I had an abortion at the age of 20. Sixteen years later I found myself still suffering with the effects it had on my life.

For many years I kept it secret. I suppressed my emotions and lived with a great deal of emotional pain that eventually also made me physically ill.

I was led to a post-abortion healing course at Holy Trinity Brompton in London, but I didn’t think I needed to do a course. I thought I had already repented and received God’s forgiveness, and I believed that my pain was the incurable consequence of the choice I had made. I thought I would just have to live with it. I had been living in pain for so long that it had become my identity.

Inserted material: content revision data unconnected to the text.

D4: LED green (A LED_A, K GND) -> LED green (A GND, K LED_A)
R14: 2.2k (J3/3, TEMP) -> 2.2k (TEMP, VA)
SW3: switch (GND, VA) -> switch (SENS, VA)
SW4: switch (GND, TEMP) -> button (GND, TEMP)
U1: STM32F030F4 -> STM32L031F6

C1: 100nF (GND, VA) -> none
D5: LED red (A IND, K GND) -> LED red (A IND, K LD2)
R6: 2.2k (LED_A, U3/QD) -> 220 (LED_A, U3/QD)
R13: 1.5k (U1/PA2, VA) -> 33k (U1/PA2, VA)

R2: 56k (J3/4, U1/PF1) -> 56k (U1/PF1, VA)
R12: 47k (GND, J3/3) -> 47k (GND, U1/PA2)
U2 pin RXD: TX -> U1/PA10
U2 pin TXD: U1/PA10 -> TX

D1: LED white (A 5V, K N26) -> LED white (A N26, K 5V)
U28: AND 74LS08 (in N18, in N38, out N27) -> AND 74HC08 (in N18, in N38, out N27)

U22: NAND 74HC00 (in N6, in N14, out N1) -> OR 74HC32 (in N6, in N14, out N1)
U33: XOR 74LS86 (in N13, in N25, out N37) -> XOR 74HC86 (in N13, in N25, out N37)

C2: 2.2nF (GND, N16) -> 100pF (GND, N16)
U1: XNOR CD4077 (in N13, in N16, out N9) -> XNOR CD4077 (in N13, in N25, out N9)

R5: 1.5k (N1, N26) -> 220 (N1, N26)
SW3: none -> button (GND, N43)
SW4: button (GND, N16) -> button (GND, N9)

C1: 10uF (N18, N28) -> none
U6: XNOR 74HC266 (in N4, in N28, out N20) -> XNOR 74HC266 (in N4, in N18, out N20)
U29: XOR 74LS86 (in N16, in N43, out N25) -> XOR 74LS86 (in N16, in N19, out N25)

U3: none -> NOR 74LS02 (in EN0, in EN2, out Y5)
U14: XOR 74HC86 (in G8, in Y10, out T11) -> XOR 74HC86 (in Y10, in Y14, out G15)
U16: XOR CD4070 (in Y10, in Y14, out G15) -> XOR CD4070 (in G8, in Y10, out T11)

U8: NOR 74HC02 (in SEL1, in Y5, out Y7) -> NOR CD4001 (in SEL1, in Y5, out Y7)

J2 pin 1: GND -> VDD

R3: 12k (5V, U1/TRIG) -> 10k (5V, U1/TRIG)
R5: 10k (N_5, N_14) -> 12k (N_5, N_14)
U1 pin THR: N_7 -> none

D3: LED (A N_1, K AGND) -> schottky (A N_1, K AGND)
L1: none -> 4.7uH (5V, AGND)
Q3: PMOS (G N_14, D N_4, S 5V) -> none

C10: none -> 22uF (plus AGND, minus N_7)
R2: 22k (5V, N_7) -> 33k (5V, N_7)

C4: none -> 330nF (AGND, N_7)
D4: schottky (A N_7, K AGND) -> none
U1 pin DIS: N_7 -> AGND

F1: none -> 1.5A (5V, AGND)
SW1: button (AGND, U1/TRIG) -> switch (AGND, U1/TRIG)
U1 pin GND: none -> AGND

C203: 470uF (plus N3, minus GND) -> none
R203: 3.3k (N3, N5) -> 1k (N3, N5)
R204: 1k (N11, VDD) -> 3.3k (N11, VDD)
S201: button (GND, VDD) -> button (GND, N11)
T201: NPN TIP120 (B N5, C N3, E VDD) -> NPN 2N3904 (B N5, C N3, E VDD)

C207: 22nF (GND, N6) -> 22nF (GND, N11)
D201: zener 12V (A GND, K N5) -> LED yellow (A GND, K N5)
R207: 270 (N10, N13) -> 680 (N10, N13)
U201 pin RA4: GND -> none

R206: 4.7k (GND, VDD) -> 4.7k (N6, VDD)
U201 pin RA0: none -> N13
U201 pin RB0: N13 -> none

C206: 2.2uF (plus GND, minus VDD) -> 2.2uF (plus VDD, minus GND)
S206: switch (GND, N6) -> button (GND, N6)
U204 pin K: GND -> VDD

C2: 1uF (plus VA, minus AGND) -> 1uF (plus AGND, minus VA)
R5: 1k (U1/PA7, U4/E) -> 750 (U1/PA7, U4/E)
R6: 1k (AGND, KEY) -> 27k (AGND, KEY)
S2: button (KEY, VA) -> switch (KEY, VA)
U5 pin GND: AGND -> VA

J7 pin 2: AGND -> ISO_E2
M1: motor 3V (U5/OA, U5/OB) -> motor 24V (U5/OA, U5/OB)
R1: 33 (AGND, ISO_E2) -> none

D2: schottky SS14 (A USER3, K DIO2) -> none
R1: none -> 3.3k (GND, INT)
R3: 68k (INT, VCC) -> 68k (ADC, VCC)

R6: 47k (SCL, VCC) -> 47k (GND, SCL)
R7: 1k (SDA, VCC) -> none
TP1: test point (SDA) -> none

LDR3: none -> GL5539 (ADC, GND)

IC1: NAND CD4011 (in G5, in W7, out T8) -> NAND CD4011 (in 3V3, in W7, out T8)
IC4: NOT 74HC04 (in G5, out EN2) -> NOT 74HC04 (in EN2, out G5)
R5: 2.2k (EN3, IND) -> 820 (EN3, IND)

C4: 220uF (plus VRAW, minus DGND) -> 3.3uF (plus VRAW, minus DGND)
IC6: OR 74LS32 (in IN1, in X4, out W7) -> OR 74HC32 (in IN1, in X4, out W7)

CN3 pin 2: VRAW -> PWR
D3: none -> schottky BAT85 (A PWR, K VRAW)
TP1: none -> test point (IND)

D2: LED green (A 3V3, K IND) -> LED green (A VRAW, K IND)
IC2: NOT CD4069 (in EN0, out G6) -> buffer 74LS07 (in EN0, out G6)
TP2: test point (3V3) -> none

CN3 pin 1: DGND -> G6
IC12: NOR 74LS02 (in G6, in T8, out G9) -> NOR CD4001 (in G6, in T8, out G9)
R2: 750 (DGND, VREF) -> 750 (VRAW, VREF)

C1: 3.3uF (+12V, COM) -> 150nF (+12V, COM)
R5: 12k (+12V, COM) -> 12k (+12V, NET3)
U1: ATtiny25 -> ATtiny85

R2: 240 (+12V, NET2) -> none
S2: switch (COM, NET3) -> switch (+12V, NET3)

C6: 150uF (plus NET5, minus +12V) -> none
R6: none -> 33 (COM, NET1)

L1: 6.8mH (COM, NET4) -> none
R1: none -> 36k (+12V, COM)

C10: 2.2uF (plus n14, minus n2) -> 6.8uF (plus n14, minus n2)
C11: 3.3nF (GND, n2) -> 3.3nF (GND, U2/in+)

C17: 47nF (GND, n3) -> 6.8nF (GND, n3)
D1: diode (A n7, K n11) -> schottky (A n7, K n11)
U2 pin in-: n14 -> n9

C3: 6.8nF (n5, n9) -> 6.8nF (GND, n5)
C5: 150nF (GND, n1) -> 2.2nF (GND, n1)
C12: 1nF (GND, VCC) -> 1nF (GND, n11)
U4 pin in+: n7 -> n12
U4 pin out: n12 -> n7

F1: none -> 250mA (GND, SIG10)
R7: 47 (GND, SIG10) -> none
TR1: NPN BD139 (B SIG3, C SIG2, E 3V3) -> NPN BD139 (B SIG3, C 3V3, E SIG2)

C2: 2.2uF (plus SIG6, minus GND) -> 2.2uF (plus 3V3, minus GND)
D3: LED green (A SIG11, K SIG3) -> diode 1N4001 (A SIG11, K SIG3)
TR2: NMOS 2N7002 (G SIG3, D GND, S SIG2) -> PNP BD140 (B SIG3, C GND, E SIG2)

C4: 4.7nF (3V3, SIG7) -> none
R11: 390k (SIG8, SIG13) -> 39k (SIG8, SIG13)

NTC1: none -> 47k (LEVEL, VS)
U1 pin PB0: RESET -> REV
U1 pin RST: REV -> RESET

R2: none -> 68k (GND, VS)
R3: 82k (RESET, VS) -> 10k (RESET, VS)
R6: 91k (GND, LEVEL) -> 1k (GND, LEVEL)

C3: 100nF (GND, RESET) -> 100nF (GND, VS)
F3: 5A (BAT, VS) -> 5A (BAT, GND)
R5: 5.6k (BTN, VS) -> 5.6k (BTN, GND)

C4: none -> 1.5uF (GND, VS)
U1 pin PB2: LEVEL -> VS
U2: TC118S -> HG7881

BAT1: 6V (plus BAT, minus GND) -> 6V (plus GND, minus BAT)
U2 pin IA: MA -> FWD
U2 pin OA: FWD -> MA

Eventually, I decided to give the course a go and registered on the day it started. This was one of the best decisions I have ever made. I discovered that I was not alone and that many women go through very similar experiences after their abortions. I also discovered that what I was going through has a name; I was suffering with ‘Post-Abortion Stress’.

During the course, we were encouraged to identify and face our emotions. The leaders were extremely supportive, patient and understanding, creating a welcoming and genuinely caring atmosphere.

I decided to give it all I had, as I had nothing else to lose. I diligently followed all the instructions, doing my homework and writing out and meditating on the recommended Bible verses.

During the course I allowed my bottled up emotions to come to the surface. I found that it was necessary to identify each emotion to deal with it. The old wound was opened up; sometimes this was very painful, but in my darkest hour I cried out to Jesus and he answered through a series of powerful personal revelations of what he had done, who he is and who I am in him.

I have come to know him deeply – I understood his heart for me – and learned my value and who he made me to be. I have been able to deal with the biggest issue I faced – my inability to forgive myself.

I have now forgiven myself and learned the need of abiding in him and his presence. I have been set free and healed from my pain.

“The Spirit of the Lord is on me, because he has anointed me to proclaim good news to the poor. He has sent me to proclaim freedom for the prisoners and recovery of sight for the blind, to set the oppressed free, to proclaim the year of the Lord's favour” (Luke 4:18–19).

I believe that complete restoration is possible and that God’s desire is for his church to be set free and restored to walk in his presence. Through knowing who he made us to be, we can do the work that he has prepared for us to do from the beginning of time.